Investigações do Ministério
Público Federal iniciadas em 2013 revelaram que crianças e mulheres indígenas
foram vítimas de casos de abuso sexual. “Comunidade não irá aceitar crimes”,
diz liderança.
Investigações do Ministério
Público Federal iniciadas em abril de 2013 revelaram que crianças, adolescentes
e mulheres indígenas das aldeias Guarani do Jaraguá, na zona oeste de São
Paulo, foram vítimas de uma série de casos de abuso sexual e estupro, agravados
pelo elevado consumo de drogas e álcool nas aldeias. A partir da constatação, o
MPF entrou na quinta-feira (15) com uma ação civil exigindo que a Polícia
Militar faça um patrulhamento mais ostensivo da área e crie uma ferramenta para
que as vítimas possam denunciar os crimes de forma rápida, segura e sigilosa.
A investigação começou a partir
de um ofício encaminhado pelo Conselho Tutelar Pirituba/Jaraguá denunciando que
uma adolescente indígena teria sido estuprada e temia voltar à aldeia e sofrer
represálias e ameaças. Segundo o ofício, que trazia documentos elaborados pelo
próprio Conselho Tutelar e boletins de ocorrência, aquele não seria um caso
isolado, mas atingiria outras mulheres e crianças: há registro de pelo menos um
estupro de uma criança indígena de 7 anos, o aliciamento de outra de 11 anos e
ainda os crimes de ameaça e injúria contra uma adolescente de 18 anos.
A partir das denúncias, o
Ministério Público Federal solicitou que a Fundação Nacional do Índio (Funai)

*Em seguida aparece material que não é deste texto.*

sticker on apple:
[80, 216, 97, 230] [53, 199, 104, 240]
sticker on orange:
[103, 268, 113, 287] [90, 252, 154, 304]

realizasse um laudo antropológico sobre os casos. Segundo o documento, “há a
constatação de que o número de abusos de menores e de mulheres vem aumentando
de forma assustadora e que é preciso alguma atitude dos órgãos responsáveis”.
“(As agentes de saúde) mencionaram o caso da menina A (de 16 anos), cujo pai
adotivo é alcoólatra e ‘utilizava a filha’ para alcançar trocas financeiras”,
denuncia o laudo.
“A comunidade não aceita isso de
forma alguma. Isso não faz parte da cultura Guarani. São problemas de violência
urbana que enfrentamos por estar no meio da cidade, sem condições de viver de
acordo com as tradições Guarani, pela falta de espaço. Queremos levar isso à
Justiça dos brancos e punir os responsáveis”, diz Davi Martins, uma das
lideranças indígenas.
O Ministério Público ressaltou
que a situação é agravada pela impunidade, uma vez que a Polícia Militar não
realiza policiamento ostensivo nas aldeias. Para o procurador da República
Matheus Baraldi Magnani, autor da ação, o patrulhamento da PM é inadiável para
coibir e punir tais crimes de forma eficaz. “O argumento rasteiro e equivocado
de que a PM não poderia entrar nas aldeias por se tratar de bens da União é
verdadeiramente absurdo. Se assim fosse, a Polícia Militar do Rio de Janeiro,
por exemplo, não poderia coibir arrastões nas praias cariocas, que também são
bens da União”, explica o procurador.
Questionada pela RBA, a
Secretaria de Segurança Pública do governo paulista limitou-se a dizer que “não
comenta assuntos que são temas de ações judiciais”. “Conforme resta claro, é
atribuição constitucional da Polícia Militar do Estado de São Paulo o
policiamento ostensivo e emergencial das aldeias indígenas dos municípios
paulistas, garantindo aos indígenas o direito constitucional a segurança”, diz
a ação. A Funai, também procurada, não respondeu às solicitações até o
fechamento da reportagem.
Atualmente, os guaranis do
Jaraguá aglomeram-se em dois terrenos: um de 1,7 hectare (equivalente a dois
campos oficiais de futebol), já homologado pela União como terra indígena,
chamada Teko Utu. A outra área, em frente à primeira, tem 2,6 hectares e ainda
em processo de regularização – ela é chamada pelos moradores de Teko Pyau.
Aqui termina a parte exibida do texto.